◆ WHAT IS BEING ASKED: Copy, from the data below, every line that has "Colon" in it.

◆ RECORDS TO PROCESS:
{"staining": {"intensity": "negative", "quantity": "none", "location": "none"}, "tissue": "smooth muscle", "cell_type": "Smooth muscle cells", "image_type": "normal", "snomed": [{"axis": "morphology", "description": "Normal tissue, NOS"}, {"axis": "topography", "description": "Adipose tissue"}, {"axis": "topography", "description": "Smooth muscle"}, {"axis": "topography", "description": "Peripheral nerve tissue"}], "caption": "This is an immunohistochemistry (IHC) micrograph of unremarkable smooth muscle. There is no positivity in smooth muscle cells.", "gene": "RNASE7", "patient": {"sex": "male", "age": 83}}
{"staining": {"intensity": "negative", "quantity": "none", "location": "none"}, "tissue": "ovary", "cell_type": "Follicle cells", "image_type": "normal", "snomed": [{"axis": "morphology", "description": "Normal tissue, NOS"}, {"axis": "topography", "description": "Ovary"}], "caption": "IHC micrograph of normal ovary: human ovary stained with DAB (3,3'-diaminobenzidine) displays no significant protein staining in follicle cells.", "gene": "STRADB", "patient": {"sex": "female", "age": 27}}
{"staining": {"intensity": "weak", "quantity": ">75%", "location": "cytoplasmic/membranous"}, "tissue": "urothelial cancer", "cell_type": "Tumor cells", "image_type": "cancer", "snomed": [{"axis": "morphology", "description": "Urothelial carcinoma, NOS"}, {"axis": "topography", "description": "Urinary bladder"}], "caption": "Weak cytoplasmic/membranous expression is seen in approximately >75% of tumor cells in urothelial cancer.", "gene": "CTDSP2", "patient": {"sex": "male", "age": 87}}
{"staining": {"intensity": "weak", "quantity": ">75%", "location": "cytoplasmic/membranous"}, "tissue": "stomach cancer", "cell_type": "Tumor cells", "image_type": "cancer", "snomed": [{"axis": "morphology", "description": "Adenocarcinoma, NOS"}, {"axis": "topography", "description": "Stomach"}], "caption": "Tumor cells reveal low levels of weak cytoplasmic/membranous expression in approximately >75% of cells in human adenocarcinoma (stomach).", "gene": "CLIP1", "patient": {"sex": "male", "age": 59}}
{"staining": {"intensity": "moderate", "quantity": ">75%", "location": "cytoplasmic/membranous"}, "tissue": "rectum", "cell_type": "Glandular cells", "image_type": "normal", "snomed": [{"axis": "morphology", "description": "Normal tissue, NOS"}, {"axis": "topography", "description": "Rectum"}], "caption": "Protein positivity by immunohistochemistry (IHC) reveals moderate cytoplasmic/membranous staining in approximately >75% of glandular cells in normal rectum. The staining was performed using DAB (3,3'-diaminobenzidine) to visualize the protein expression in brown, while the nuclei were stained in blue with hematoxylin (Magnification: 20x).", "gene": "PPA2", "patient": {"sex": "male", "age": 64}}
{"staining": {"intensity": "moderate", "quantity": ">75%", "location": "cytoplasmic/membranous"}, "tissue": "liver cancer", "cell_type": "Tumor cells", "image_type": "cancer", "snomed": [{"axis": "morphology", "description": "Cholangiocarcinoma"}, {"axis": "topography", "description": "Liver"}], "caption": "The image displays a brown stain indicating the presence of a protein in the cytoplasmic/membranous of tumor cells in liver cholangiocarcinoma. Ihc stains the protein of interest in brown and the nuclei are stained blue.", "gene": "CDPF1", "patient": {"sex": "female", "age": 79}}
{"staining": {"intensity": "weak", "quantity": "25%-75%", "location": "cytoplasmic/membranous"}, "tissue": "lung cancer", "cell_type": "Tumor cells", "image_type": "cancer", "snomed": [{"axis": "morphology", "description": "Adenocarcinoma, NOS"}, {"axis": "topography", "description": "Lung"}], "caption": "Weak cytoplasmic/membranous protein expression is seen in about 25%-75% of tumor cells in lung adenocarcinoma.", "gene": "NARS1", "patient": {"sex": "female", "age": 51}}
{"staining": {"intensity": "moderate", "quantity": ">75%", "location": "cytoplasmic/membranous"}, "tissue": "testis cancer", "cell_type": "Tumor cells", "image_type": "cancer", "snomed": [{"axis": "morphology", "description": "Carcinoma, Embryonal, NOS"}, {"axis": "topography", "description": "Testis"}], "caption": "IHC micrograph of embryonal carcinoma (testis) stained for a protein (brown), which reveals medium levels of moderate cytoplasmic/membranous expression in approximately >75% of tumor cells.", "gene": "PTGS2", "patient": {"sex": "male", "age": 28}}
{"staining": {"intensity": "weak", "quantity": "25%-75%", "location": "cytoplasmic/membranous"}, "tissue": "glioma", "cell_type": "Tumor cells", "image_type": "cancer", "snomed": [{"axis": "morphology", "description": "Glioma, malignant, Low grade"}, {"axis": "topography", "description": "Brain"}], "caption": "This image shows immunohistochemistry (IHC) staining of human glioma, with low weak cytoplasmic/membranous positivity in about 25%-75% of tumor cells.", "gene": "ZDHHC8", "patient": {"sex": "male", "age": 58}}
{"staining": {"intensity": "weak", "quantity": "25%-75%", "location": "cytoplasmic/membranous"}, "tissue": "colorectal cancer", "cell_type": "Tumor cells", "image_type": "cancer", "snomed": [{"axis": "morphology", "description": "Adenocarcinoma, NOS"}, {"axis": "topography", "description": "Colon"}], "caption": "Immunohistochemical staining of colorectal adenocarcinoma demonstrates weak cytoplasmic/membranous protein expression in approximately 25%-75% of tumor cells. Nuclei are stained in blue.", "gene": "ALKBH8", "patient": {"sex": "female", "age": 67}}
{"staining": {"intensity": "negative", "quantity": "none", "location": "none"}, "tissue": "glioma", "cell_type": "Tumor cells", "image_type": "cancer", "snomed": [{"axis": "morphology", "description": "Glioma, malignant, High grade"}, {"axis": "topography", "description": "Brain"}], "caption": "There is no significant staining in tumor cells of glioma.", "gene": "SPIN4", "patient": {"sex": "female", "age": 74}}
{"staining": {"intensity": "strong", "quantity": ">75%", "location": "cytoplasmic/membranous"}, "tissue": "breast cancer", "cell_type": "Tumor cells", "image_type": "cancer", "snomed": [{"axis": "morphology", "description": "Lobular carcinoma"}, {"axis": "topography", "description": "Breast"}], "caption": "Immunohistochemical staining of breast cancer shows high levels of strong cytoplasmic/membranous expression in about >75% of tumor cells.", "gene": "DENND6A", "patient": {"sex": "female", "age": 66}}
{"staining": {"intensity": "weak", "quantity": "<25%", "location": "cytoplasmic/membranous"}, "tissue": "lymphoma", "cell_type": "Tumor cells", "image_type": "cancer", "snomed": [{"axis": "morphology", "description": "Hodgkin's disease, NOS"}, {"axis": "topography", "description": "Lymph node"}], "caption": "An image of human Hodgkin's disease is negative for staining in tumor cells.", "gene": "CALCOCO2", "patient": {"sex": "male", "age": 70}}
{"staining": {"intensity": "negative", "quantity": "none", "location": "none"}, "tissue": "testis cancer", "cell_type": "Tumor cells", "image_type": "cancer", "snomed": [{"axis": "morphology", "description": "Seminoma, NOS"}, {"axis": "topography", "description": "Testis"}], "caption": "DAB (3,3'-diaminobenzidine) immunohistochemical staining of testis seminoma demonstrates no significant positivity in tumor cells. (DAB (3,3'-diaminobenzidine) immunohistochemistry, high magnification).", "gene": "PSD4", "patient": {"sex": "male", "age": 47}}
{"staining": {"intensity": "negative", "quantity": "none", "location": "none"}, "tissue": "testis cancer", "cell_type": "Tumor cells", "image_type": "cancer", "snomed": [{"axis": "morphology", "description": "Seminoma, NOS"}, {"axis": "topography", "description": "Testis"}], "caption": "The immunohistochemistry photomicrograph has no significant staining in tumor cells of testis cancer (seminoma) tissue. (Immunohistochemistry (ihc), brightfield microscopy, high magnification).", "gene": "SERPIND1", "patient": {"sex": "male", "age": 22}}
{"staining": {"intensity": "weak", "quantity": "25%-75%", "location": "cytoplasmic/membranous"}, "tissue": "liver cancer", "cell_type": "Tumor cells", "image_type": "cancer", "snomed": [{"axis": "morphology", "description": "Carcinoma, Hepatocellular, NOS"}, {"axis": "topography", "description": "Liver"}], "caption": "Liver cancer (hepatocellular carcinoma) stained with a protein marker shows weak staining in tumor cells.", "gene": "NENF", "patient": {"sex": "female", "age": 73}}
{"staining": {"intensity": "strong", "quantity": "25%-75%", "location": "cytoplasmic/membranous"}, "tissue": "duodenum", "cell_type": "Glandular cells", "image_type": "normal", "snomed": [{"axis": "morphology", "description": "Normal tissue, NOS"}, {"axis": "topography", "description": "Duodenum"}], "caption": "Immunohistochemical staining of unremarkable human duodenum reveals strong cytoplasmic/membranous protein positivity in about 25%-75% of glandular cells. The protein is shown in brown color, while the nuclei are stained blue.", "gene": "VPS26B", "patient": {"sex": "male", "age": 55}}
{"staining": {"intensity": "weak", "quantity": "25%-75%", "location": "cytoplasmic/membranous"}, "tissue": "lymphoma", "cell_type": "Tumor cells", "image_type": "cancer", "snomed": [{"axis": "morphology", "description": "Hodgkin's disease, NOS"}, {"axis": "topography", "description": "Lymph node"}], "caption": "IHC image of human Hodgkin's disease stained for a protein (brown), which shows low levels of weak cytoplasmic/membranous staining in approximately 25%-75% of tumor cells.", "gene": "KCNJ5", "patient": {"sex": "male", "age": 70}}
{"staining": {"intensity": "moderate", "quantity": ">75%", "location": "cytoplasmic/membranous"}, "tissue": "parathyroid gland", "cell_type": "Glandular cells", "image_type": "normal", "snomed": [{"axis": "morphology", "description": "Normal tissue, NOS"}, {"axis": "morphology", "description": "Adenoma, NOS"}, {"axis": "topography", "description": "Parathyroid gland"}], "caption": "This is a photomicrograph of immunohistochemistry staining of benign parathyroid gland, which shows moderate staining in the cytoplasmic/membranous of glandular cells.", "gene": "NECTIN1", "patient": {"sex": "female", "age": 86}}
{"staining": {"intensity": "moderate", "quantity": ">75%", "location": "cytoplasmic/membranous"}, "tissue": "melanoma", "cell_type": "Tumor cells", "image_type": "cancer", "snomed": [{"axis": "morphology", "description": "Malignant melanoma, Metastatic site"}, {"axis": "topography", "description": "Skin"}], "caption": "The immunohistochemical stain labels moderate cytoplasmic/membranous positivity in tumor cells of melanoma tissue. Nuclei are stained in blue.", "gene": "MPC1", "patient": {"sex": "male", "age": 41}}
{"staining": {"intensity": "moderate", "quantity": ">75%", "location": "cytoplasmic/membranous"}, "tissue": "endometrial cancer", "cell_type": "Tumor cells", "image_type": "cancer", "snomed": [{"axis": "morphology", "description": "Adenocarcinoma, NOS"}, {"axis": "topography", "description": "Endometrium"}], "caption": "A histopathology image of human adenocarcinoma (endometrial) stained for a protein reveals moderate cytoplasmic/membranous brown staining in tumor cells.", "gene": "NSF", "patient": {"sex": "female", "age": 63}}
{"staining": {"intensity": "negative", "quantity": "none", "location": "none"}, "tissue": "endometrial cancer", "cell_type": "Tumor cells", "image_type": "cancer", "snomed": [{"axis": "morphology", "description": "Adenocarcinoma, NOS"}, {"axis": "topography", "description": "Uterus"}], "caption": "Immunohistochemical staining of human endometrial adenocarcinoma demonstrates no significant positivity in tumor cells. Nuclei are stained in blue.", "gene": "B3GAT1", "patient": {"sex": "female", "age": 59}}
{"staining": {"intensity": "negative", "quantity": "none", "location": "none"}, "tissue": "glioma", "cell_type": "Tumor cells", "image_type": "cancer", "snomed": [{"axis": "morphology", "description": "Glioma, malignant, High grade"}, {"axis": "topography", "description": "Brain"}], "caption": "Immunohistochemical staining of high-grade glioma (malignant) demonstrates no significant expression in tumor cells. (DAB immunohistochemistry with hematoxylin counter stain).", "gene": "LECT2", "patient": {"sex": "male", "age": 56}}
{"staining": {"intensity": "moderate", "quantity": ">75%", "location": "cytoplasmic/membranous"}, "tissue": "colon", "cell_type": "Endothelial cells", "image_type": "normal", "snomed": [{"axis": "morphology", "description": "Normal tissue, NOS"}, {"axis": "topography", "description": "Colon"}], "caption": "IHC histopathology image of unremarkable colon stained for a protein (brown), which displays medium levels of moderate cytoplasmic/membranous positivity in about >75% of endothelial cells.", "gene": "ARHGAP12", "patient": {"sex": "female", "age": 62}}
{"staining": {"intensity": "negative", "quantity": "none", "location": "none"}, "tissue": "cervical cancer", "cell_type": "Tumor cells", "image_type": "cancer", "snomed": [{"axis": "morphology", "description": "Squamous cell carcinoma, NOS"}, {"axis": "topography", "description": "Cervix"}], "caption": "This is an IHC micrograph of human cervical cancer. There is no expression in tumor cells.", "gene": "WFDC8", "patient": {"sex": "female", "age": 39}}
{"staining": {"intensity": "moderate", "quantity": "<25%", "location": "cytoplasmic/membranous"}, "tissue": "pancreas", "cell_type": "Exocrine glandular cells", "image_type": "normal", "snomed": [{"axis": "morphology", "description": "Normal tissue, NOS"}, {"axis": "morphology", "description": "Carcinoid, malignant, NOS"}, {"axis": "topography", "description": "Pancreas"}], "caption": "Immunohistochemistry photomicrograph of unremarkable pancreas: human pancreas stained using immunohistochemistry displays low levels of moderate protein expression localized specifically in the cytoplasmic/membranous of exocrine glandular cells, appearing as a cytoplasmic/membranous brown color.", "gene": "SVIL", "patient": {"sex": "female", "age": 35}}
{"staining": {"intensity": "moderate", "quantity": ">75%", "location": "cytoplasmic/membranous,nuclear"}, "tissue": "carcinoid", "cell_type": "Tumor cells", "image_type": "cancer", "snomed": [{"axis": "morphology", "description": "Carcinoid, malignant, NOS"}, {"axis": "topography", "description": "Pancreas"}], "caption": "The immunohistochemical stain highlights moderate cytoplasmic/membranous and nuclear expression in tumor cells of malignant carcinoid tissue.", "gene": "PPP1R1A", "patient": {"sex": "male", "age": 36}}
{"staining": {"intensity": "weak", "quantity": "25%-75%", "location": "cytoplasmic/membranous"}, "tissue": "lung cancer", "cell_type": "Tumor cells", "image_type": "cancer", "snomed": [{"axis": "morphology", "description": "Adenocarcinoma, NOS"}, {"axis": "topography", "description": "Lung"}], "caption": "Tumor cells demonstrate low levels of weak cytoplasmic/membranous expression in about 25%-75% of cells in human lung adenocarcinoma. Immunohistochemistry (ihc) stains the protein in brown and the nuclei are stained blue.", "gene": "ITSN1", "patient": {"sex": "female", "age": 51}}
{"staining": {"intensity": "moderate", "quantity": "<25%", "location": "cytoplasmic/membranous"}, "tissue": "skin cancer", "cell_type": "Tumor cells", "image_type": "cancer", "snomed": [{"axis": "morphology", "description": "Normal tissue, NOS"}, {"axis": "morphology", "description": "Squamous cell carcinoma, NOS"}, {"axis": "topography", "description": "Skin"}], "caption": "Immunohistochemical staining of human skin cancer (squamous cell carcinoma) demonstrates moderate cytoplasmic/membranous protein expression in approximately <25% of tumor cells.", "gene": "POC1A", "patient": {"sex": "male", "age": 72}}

◆ OUTPUT BELOW:
{"staining": {"intensity": "weak", "quantity": "25%-75%", "location": "cytoplasmic/membranous"}, "tissue": "colorectal cancer", "cell_type": "Tumor cells", "image_type": "cancer", "snomed": [{"axis": "morphology", "description": "Adenocarcinoma, NOS"}, {"axis": "topography", "description": "Colon"}], "caption": "Immunohistochemical staining of colorectal adenocarcinoma demonstrates weak cytoplasmic/membranous protein expression in approximately 25%-75% of tumor cells. Nuclei are stained in blue.", "gene": "ALKBH8", "patient": {"sex": "female", "age": 67}}
{"staining": {"intensity": "moderate", "quantity": ">75%", "location": "cytoplasmic/membranous"}, "tissue": "colon", "cell_type": "Endothelial cells", "image_type": "normal", "snomed": [{"axis": "morphology", "description": "Normal tissue, NOS"}, {"axis": "topography", "description": "Colon"}], "caption": "IHC histopathology image of unremarkable colon stained for a protein (brown), which displays medium levels of moderate cytoplasmic/membranous positivity in about >75% of endothelial cells.", "gene": "ARHGAP12", "patient": {"sex": "female", "age": 62}}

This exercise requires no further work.